Flughafen: Imtech macht weiter

Wie ernst ist die Lage am Hauptstadtflughafen BER nach der Imtech-Pleite? Der Eröffnungstermin wackelt nicht, sagt Brandenburgs Regierungschef Woidke. Imtech arbeitet auf der Baustelle erst einmal weiter.

Die insolvente Gebäudetechnikfirma Imtech macht auf der Baustelle des Hauptstadtflughafens weiter. Der Flughafen habe am Montag mit Zustimmung des vorläufigen Insolvenzverwalters eine entsprechende Vereinbarung mit Imtech geschlossen, teilte die Flughafengesellschaft nach einer Sitzung des Projektausschusses des Aufsichtsrats mit. Der Brandenburger Ministerpräsident Dietmar Woidke (SPD) hatte sich zuvor zuversichtlich gezeigt, dass der Flughafen BER wie zuletzt geplant bis Ende 2017 betriebsbereit sein wird. "Ich sehe derzeit keine neuen Risiken für Kosten und Eröffnungstermin", sagte der Ministerpräsident in Potsdam.

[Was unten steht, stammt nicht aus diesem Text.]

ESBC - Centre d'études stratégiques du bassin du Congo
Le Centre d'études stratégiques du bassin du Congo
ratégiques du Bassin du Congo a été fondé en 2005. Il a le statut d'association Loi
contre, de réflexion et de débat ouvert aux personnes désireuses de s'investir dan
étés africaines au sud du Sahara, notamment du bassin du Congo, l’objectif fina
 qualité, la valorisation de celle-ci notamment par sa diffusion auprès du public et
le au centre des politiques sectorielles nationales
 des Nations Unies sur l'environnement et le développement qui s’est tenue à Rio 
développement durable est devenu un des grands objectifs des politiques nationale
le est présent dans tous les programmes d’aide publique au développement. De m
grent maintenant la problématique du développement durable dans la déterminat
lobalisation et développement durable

In der Vereinbarung vom Montag bestätigte Imtech, seine Leistungspflichten im Bereich Elektrotechnik zu erbringen. Zahlungen für erbrachte und geprüfte Leistungen würden auf ein Sonderkonto eingezahlt, das der Insolvenzverwalter Peter-Alexander Borchardt einrichte. Imtech gehört zu den wichtigen Baufirmen auf dem künftigen Hauptstadtflughafen, dessen Eröffnungstermin mehrmals verschoben wurde. Imtech ist unter anderem für Elektro-, Sanitär- und Lüftungsarbeiten zuständig und arbeitet auch an der komplexen Brandschutzanlage mit.

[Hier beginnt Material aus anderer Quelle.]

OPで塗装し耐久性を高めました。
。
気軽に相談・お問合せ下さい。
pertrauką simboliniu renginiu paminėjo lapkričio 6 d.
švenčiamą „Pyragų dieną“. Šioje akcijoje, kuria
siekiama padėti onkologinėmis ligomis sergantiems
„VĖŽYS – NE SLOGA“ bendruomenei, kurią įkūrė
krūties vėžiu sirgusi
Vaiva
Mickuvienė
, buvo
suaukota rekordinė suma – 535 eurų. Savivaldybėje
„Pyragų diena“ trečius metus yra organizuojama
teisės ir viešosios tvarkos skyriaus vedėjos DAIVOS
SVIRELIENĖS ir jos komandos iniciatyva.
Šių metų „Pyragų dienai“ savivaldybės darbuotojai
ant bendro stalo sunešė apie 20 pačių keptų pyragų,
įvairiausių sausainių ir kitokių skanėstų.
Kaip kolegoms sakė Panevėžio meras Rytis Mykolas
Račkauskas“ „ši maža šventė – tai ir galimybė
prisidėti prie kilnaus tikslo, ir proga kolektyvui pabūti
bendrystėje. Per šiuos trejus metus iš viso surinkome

Imtech Deutschland hatte am 6. August Insolvenzantrag gestellt. Der niederländische Mutterkonzern Royal Imtech wurde eine Woche später für insolvent erklärt. Eine vor zehn Tagen eingesetzte Expertengruppe des Flughafens soll nun ihre Arbeit fortsetzen und vor allem mit dem Insolvenzverwalter über die nächsten Schritte beraten. Das Risiko einer Insolvenz von Baufirmen "war und ist Bestandteil der allgemeinen Risikobetrachtung" der Flughafengesellschaft, sagte Flughafenchef Karsten Mühlenfeld.

Die Flughafengesellschaft und Siemens haben wegen verdächtiger Rechnungen die Staatsanwaltschaft eingeschaltet. Es liege eine Anzeige wegen möglichen Abrechnungsbetrugs vor, sagte eine Sprecherin der Staatsanwaltschaft Cottbus am Montag. Nach Angaben eines Flughafen-Sprechers richtet sich der Verdacht gegen Mitarbeiter der Flughafengesellschaft und von Siemens. Laut Staatsanwaltschaft muss noch geprüft werden, ob eine Straftat vorliegt. Nach Darstellung der Flughafengesellschaft wurden bei der regulären Rechnungsprüfung Auffälligkeiten entdeckt. Man habe dann Anhaltspunkte dafür gefunden, dass die Flughafengesellschaft Rechnungen für nicht erbrachte Leistungen bezahlt habe.